More than that, millions of dollars of Tether get minted each day; often, hundreds of millions of dollars. The market cap of Tether is now $24 billion, a 140% increase since August—before Bitcoin’s current bull run—and a 500% increase since this time last year. Some people think that Tether’s printing all of this money at will to manipulate the price of Bitcoin.
And if it turns out that Tether can’t be redeemed for real US dollars, the theory is that the whole market will bottom out and people’s holdings will collapse. The bubble will pop.
“The moment people realise that all crypto prices are quoted in USDTs, not US dollars, and that USDTs can only be converted into US dollars when you don’t need it, the music will stop in a second,” wrote Trolly McTrollface, a pseudonymous Tether critic.
Why some think the Tether “truthers” are wrong
The critics of these Tether “truthers” think that this is all wrong. Billions of real dollars back Tethers due to an increase in demand. Proof? You can redeem it. “It’s sort of funny hearing people claim that you can’t create/redeem USDT for $. Like, I don’t know what to tell you, you can, and we do,” tweeted Sam Bankman-Fried, CEO of crypto exchange FTX.
And the argument that Tether is printed out of thin air to pump Bitcoin? Bogus, since Tethers are minted after Bitcoin price crashes as well as before Bitcoin rises. A paper from UC Berkeley in April concluded that Tether minting is entirely uncorrelated with Bitcoin’s price.
The reason why Tether doesn’t disclose audits? Some people want Tether to remain anonymous, said Larry Cermak, director of research at The Block, on the On The Brink podcast.

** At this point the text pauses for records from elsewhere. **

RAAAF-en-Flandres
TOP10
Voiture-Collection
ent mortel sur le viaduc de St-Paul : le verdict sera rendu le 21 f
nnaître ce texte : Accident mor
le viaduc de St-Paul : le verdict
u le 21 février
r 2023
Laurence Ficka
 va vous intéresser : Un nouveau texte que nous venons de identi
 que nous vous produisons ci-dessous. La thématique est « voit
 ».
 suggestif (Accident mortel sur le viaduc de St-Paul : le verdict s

They don’t want regulators to know how US dollars turn into Tethers and to whom Tethers are redeemed. That would, in all likelihood, force Tether to disclose its customers. Some market insiders, as well as research from blockchain data firm Chainalysis, suggest that China, whose government banned purchases of Bitcoin but turns a blind eye to Tether, is the driving force behind Tether production.
The issue, however, is that Tether isn’t audited. And since Tether hasn’t handed over the information to regulators, it’s impossible to know.
The New York Attorney General’s investigation into Tether is ongoing, progressing slowly but steadily through the courts.
FinCen’s proposal to force crypto companies to collect personal information of the owners of unhosted wallets could also prick Tether’s dominance, since it would mean that Tether must collect information about the sources of its Tethers.
But that could encroach on civil liberties, say privacy advocates. The Electronic Frontier Foundation has said that one consequence of the regulation would be that “the [US] government may have access to a massive amount of data beyond just what the regulation purports to cover.”
Stuck between a rock and a hard place, the battle rages on.